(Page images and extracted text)
________

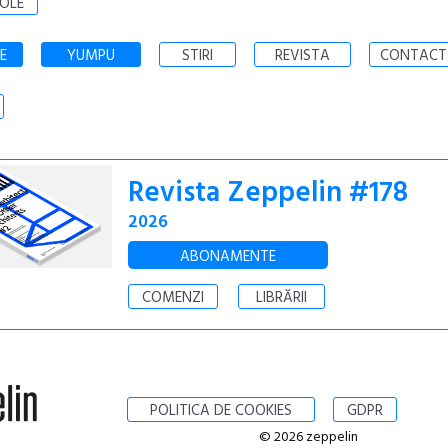
OLE
E
YUMPU
STIRI
REVISTA
CONTACT
Revista Zeppelin #178
2026
ABONAMENTE
COMENZI
LIBRĂRII
POLITICA DE COOKIES
GDPR
© 2026 zeppelin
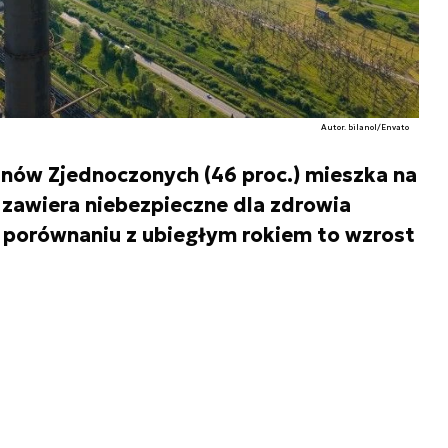
Autor. bilanol/Envato
nów Zjednoczonych (46 proc.) mieszka na
 zawiera niebezpieczne dla zdrowia
 porównaniu z ubiegłym rokiem to wzrost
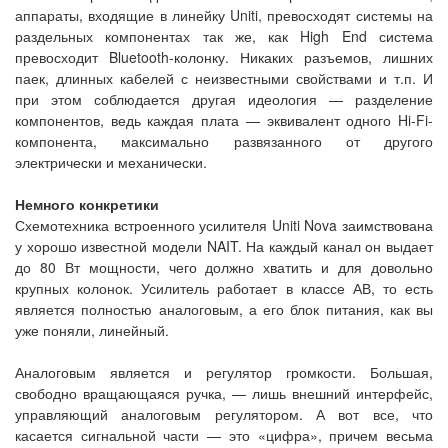
аппараты, входящие в линейку Uniti, превосходят системы на
раздельных компонентах так же, как High End система
превосходит Bluetooth-колонку. Никаких разъемов, лишних
паек, длинных кабелей с неизвестными свойствами и т.п. И
при этом соблюдается другая идеология — разделение
компонентов, ведь каждая плата — эквивалент одного Hi-Fi-
компонента, максимально развязанного от другого
электрически и механически.
Немного конкретики
Схемотехника встроенного усилителя Uniti Nova заимствована
у хорошо известной модели NAIT. На каждый канал он выдает
до 80 Вт мощности, чего должно хватить и для довольно
крупных колонок. Усилитель работает в классе АВ, то есть
является полностью аналоговым, а его блок питания, как вы
уже поняли, линейный.
Аналоговым является и регулятор громкости. Большая,
свободно вращающаяся ручка, — лишь внешний интерфейс,
управляющий аналоговым регулятором. А вот все, что
касается сигнальной части — это «цифра», причем весьма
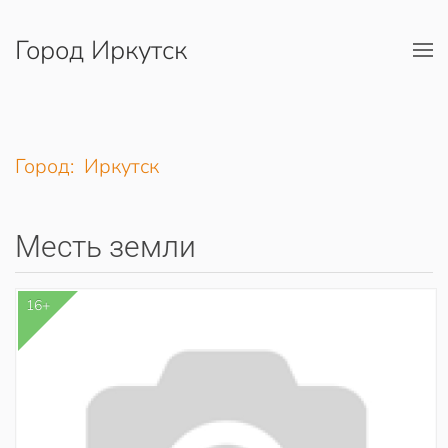
Город Иркутск
Перейти к содержимому
Город: Иркутск
Месть земли
16+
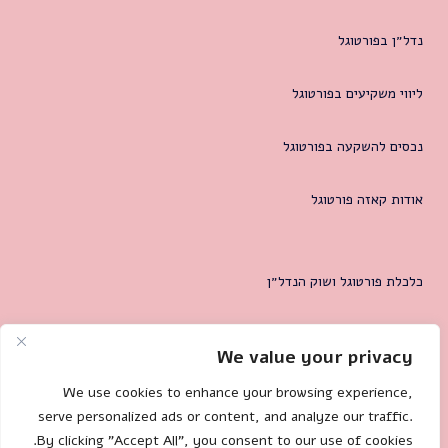
נדל״ן בפורטוגל
ליווי משקיעים בפורטוגל
נכסים להשקעה בפורטוגל
אודות קאזה פורטוגל
כלכלת פורטוגל ושוק הנדל״ן
המטרופולין של ליסבון
We value your privacy
צרו קשר
We use cookies to enhance your browsing experience,
serve personalized ads or content, and analyze our traffic.
By clicking "Accept All", you consent to our use of cookies.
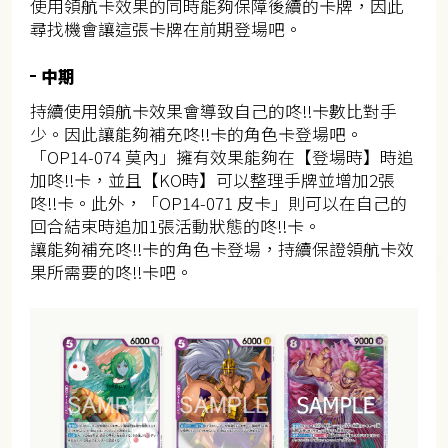
使用領航卡效果的同時能夠保障後續的卡牌，因此
尋找機會讓這張卡牌在前期登場吧。
中期
持續使用領航卡效果會導致自己的咚!!卡數比對手
少。因此讓能夠補充咚!!卡的角色卡登場吧。
「OP14-074 莫內」擁有效果能夠在【登場時】時追
加咚!!卡，並且【KO時】可以整理手牌並增加2張
咚!!卡。此外，「OP14-071 皮卡」則可以在自己的
回合結束時追加1張活動狀態的咚!!卡。
讓能夠補充咚!!卡的角色卡登場，持續保證領航卡效
果所需要的咚!!卡吧。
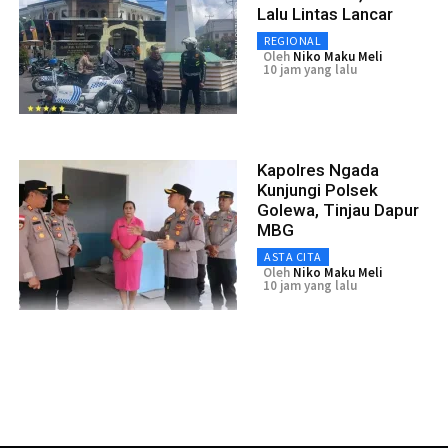
Lalu Lintas Lancar
REGIONAL
Oleh
Niko Maku Meli
10 jam yang lalu
Kapolres Ngada
Kunjungi Polsek
Golewa, Tinjau Dapur
MBG
ASTA CITA
Oleh
Niko Maku Meli
10 jam yang lalu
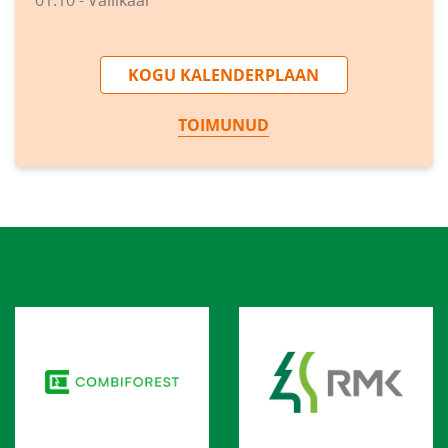
01.10 - Vallikäär
KOGU KALENDERPLAAN
TOIMUNUD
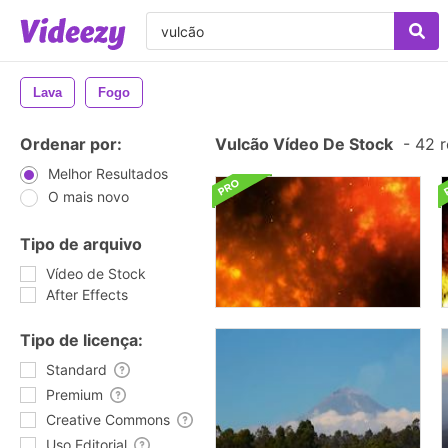
Lava
Fogo
Ordenar por:
Vulcão Vídeo De Stock
-
42 r
Melhor Resultados
O mais novo
Tipo de arquivo
Vídeo de Stock
After Effects
Tipo de licença:
Standard
Premium
Creative Commons
Uso Editorial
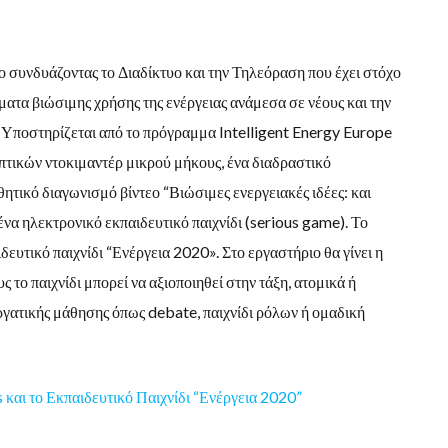
”
 συνδυάζοντας το Διαδίκτυο και την Τηλεόραση που έχει στόχο
ατα βιώσιμης χρήσης της ενέργειας ανάμεσα σε νέους και την
 Υποστηρίζεται από το πρόγραμμα Intelligent Energy Europe
οπτικών ντοκιμαντέρ μικρού μήκους, ένα διαδραστικό
ητικό διαγωνισμό βίντεο “Βιώσιμες ενεργειακές ιδέες: και
ένα ηλεκτρονικό εκπαιδευτικό παιχνίδι (serious game). Το
δευτικό παιχνίδι “Ενέργεια 2020». Στο εργαστήριο θα γίνει η
ς το παιχνίδι μπορεί να αξιοποιηθεί στην τάξη, ατομικά ή
εργατικής μάθησης όπως debate, παιχνίδι ρόλων ή ομαδική
 και το Εκπαιδευτικό Παιχνίδι “Ενέργεια 2020”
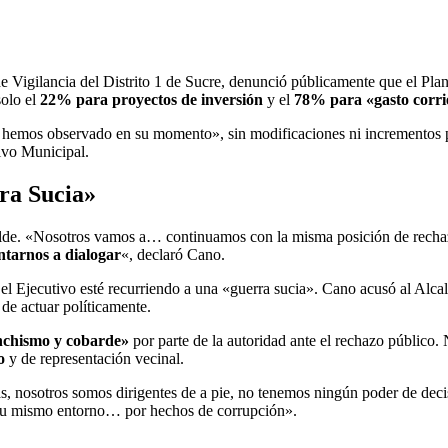
 Vigilancia del Distrito 1 de Sucre, denunció públicamente que el Pl
solo el
22% para proyectos de inversión
y el
78% para «gasto corri
hemos observado en su momento», sin modificaciones ni incrementos par
ivo Municipal.
ra Sucia»
Alcalde. «Nosotros vamos a… continuamos con la misma posición de rech
ntarnos a dialogar
«, declaró Cano.
 el Ejecutivo esté recurriendo a una «guerra sucia». Cano acusó al Alcal
 de actuar políticamente.
nchismo y cobarde»
por parte de la autoridad ante el rechazo público.
o
y de representación vecinal.
, nosotros somos dirigentes de a pie, no tenemos ningún poder de dec
r su mismo entorno… por hechos de corrupción».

________

Once the pictures are set aside, write out the entries verbatim.

**Solution below**
OLE
E
YUMPU
STIRI
REVISTA
CONTACT
Revista Zeppelin #178
2026
ABONAMENTE
COMENZI
LIBRĂRII
POLITICA DE COOKIES
GDPR
© 2026 zeppelin
Autor. bilanol/Envato
nów Zjednoczonych (46 proc.) mieszka na
 zawiera niebezpieczne dla zdrowia
 porównaniu z ubiegłym rokiem to wzrost
аппараты, входящие в линейку Uniti, превосходят системы на
раздельных компонентах так же, как High End система
превосходит Bluetooth-колонку. Никаких разъемов, лишних
паек, длинных кабелей с неизвестными свойствами и т.п. И
при этом соблюдается другая идеология — разделение
компонентов, ведь каждая плата — эквивалент одного Hi-Fi-
компонента, максимально развязанного от другого
электрически и механически.
Немного конкретики
Схемотехника встроенного усилителя Uniti Nova заимствована
у хорошо известной модели NAIT. На каждый канал он выдает
до 80 Вт мощности, чего должно хватить и для довольно
крупных колонок. Усилитель работает в классе АВ, то есть
является полностью аналоговым, а его блок питания, как вы
уже поняли, линейный.
Аналоговым является и регулятор громкости. Большая,
свободно вращающаяся ручка, — лишь внешний интерфейс,
управляющий аналоговым регулятором. А вот все, что
касается сигнальной части — это «цифра», причем весьма
Город Иркутск
Перейти к содержимому
Город: Иркутск
Месть земли
16+
נדל״ן בפורטוגל
ליווי משקיעים בפורטוגל
נכסים להשקעה בפורטוגל
אודות קאזה פורטוגל
כלכלת פורטוגל ושוק הנדל״ן
המטרופולין של ליסבון
We value your privacy
צרו קשר
We use cookies to enhance your browsing experience,
serve personalized ads or content, and analyze our traffic.
By clicking "Accept All", you consent to our use of cookies.
使用領航卡效果的同時能夠保障後續的卡牌，因此
尋找機會讓這張卡牌在前期登場吧。
中期
持續使用領航卡效果會導致自己的咚!!卡數比對手
少。因此讓能夠補充咚!!卡的角色卡登場吧。
「OP14-074 莫內」擁有效果能夠在【登場時】時追
加咚!!卡，並且【KO時】可以整理手牌並增加2張
咚!!卡。此外，「OP14-071 皮卡」則可以在自己的
回合結束時追加1張活動狀態的咚!!卡。
讓能夠補充咚!!卡的角色卡登場，持續保證領航卡效
果所需要的咚!!卡吧。
Lalu Lintas Lancar
REGIONAL
Oleh
Niko Maku Meli
10 jam yang lalu
Kapolres Ngada
Kunjungi Polsek
Golewa, Tinjau Dapur
MBG
ASTA CITA
Oleh
Niko Maku Meli
10 jam yang lalu
01.10 - Vallikäär
KOGU KALENDERPLAAN
TOIMUNUD
Lava
Fogo
Ordenar por:
Vulcão Vídeo De Stock
-
42 r
Melhor Resultados
O mais novo
Tipo de arquivo
Vídeo de Stock
After Effects
Tipo de licença:
Standard
Premium
Creative Commons
Uso Editorial
”
 συνδυάζοντας το Διαδίκτυο και την Τηλεόραση που έχει στόχο
ατα βιώσιμης χρήσης της ενέργειας ανάμεσα σε νέους και την
 Υποστηρίζεται από το πρόγραμμα Intelligent Energy Europe
οπτικών ντοκιμαντέρ μικρού μήκους, ένα διαδραστικό
ητικό διαγωνισμό βίντεο “Βιώσιμες ενεργειακές ιδέες: και
ένα ηλεκτρονικό εκπαιδευτικό παιχνίδι (serious game). Το
δευτικό παιχνίδι “Ενέργεια 2020». Στο εργαστήριο θα γίνει η
ς το παιχνίδι μπορεί να αξιοποιηθεί στην τάξη, ατομικά ή
εργατικής μάθησης όπως debate, παιχνίδι ρόλων ή ομαδική
 και το Εκπαιδευτικό Παιχνίδι “Ενέργεια 2020”
 Vigilancia del Distrito 1 de Sucre, denunció públicamente que el Pl
solo el
22% para proyectos de inversión
y el
78% para «gasto corri
hemos observado en su momento», sin modificaciones ni incrementos par
ivo Municipal.
ra Sucia»
Alcalde. «Nosotros vamos a… continuamos con la misma posición de rech
ntarnos a dialogar
«, declaró Cano.
 el Ejecutivo esté recurriendo a una «guerra sucia». Cano acusó al Alcal
 de actuar políticamente.
nchismo y cobarde»
por parte de la autoridad ante el rechazo público.
o
y de representación vecinal.
, nosotros somos dirigentes de a pie, no tenemos ningún poder de dec
r su mismo entorno… por hechos de corrupción».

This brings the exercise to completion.